La police de Delhi démantèle un réseau de « arrestation numérique » opérant depuis Jaipur, arrêtant trois personnes pour avoir escroqué des personnes âgées de 16 lakh de roupies

(MENAFN- IANS) New Delhi, 25 février (IANS) La police de Delhi a démantelé mercredi un réseau de fausses arrestations numériques opérant depuis Jaipur, Rajasthan, et a arrêté trois personnes pour avoir escroqué un senior de 16 lakh de roupies.

Selon un communiqué du district Sud-Ouest, l’opération a été menée par le personnel du poste de police cybernétique du district Sud-Ouest.

Les suspects ont été identifiés comme Rakesh Meena (25 ans), Chotu Lal Meena (20 ans) et Yogendra Gujjar (19 ans). Lors de leur arrestation, la police a saisi 1 lakh de roupies en liquide, neuf téléphones mobiles, ainsi que 10 livrets de pass et carnets de chèques liés à des comptes bancaires de mules.

L’affaire concerne une e-FIR (n° 110/2025) enregistrée le 7 décembre 2025, en vertu des sections pertinentes du Bharatiya Nyaya Sanhita (BNS) au poste de police cybernétique du district Sud-Ouest. La plainte a été déposée par une femme de 75 ans, qui a signalé avoir reçu un appel WhatsApp d’une personne se faisant passer pour un inspecteur du CBI. L’appelant a impliqué son fils dans une fausse affaire criminelle et l’a placée en « arrestation numérique » pendant deux jours.

Pendant cette période, la victime a été surveillée en vidéo en continu et soumise à une intimidation psychologique.

Sous la peur et la coercition, elle a transféré 16 lakh de roupies sur des comptes bancaires fournis par les fraudeurs.

Compte tenu de la gravité de l’infraction, une équipe spéciale composée de l’agent subalterne Chetan Rana, du brigadier Manender et du brigadier Vijaypal a été constituée sous la supervision de l’inspecteur Pravesh Kaushik, chef de la police du poste cybernétique du district Sud-Ouest.

La supervision globale a été assurée par l’ACP (opérations) Vijay Kumar du district Sud-Ouest.

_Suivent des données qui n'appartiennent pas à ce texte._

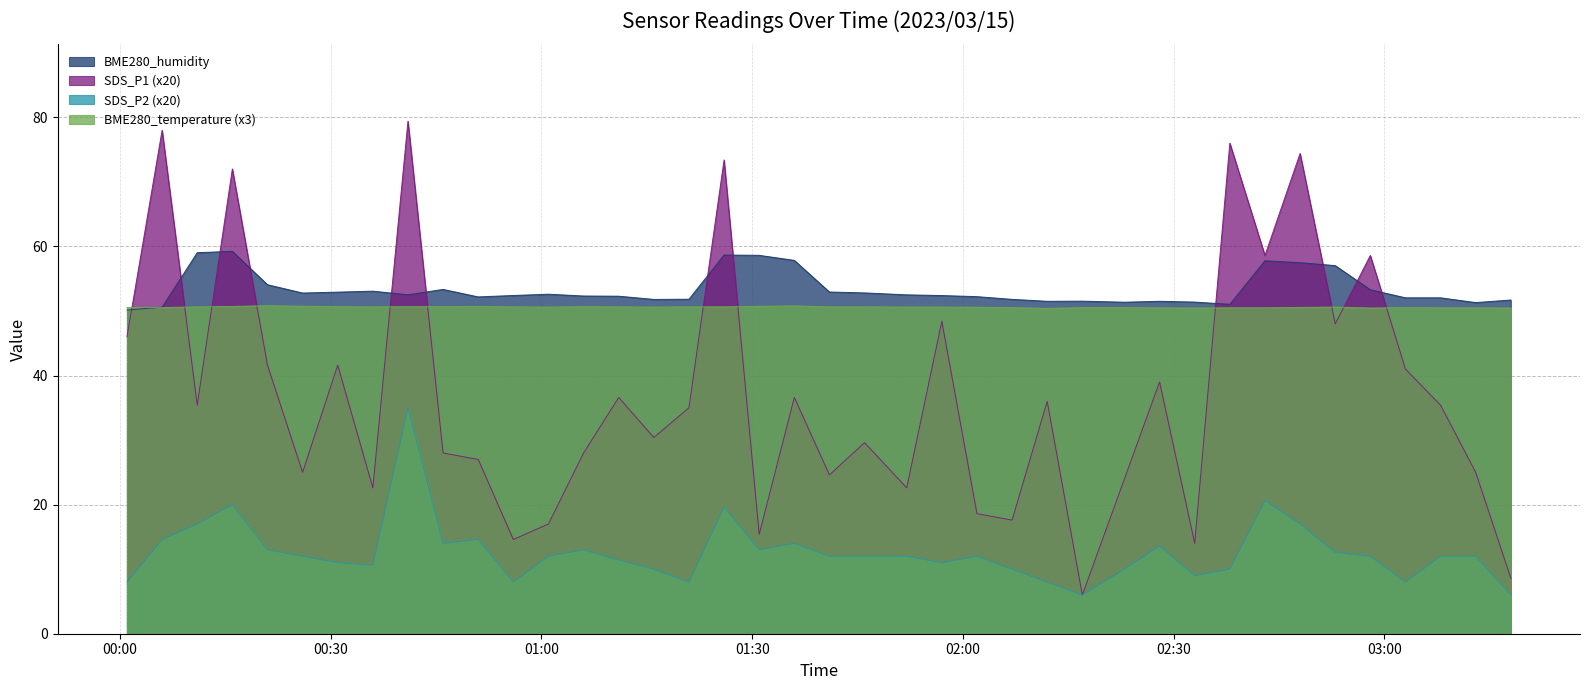

List the series in order of their peak value, highest first.

SDS_P1 (x20), BME280_humidity, BME280_temperature (x3), SDS_P2 (x20)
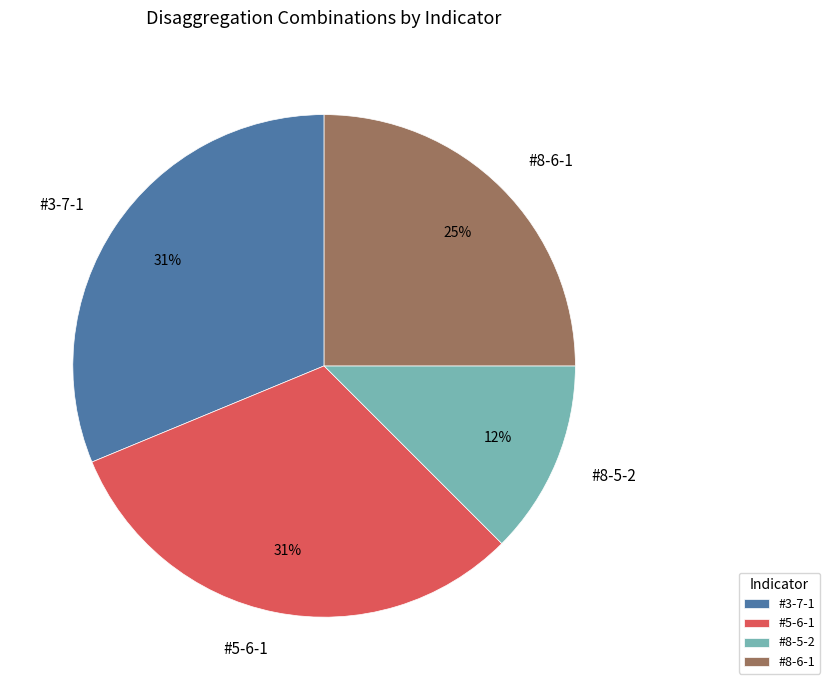

True or false: #3-7-1 accounts for 41% of the total.

False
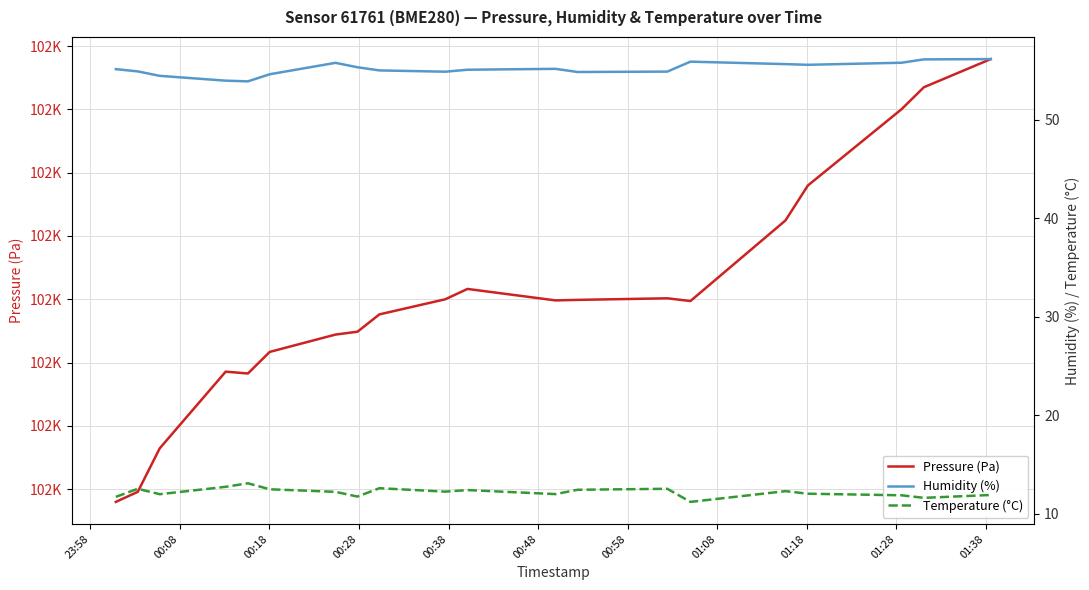

What are all the series names shown in the legend?

Pressure (Pa), Humidity (%), Temperature (°C)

L’équipe a adopté une stratégie multi-facette, axée sur la surveillance technique, l’analyse des empreintes numériques, le suivi des cartes SIM, la surveillance des réseaux sociaux et l’examen de la piste financière. Lors de l’enquête, il a été révélé qu’un syndicat opérant depuis Jaipur achetait des comptes de mules à Kotputli, Rajasthan, pour y déposer l’argent escroqué.

Une analyse financière détaillée a permis d’identifier un agent, Yogendra Gujjar, opérant depuis Kotputli. Une perquisition a été menée à Kotputli, et Gujjar a été arrêté.

Lors de l’interrogatoire, il a déclaré qu’il avait organisé des comptes de mules auprès de locaux non éduqués et les avait fournis à la co-accusée Chotu Lal Meena. Ces comptes ont ensuite été transmis au cerveau présumé, Rakesh Meena, opérant depuis Jaipur.

Les détails des comptes ont été partagés via Instagram et d’autres plateformes en ligne. Les comptes ont d’abord été testés pour vérifier leur fonctionnement avant d’être utilisés pour recevoir les fonds.

Sur la base de preuves techniques et de révélations, une autre perquisition a été menée à Sanganer, Jaipur. Rakesh Meena et Chotu Lal Meena ont été localisés et arrêtés dans un logement loué à Pratap Nagar, Sanganer.

Lors de la perquisition, la police a saisi 1 lakh de roupies en liquide, neuf téléphones mobiles supposés utilisés dans le cadre de l’infraction, ainsi que 10 livrets de pass et carnets de chèques liés à divers comptes de mules.

Une enquête plus approfondie a révélé que les suspects fournissaient plusieurs comptes de mules à des fraudeurs opérant depuis le Cambodge et coordonnaient avec des agents à travers le Rajasthan pour organiser ces comptes. Ces comptes auraient été utilisés dans des escroqueries de fausses arrestations numériques, des fraudes d’investissement et d’autres cybercrimes ciblant des citoyens indiens.

La police a indiqué que le cerveau, Rakesh Meena, obtenait des comptes de mules via ses associés et partageait les détails avec des fraudeurs internationaux via Telegram et d’autres plateformes en ligne. Le montant escroqué était crédité sur les comptes de mules, retiré par ATM ou chèques, puis réinjecté dans d’autres comptes selon les instructions des responsables étrangers pour dissimuler la piste financière.

Une enquête approfondie sur cette affaire est en cours.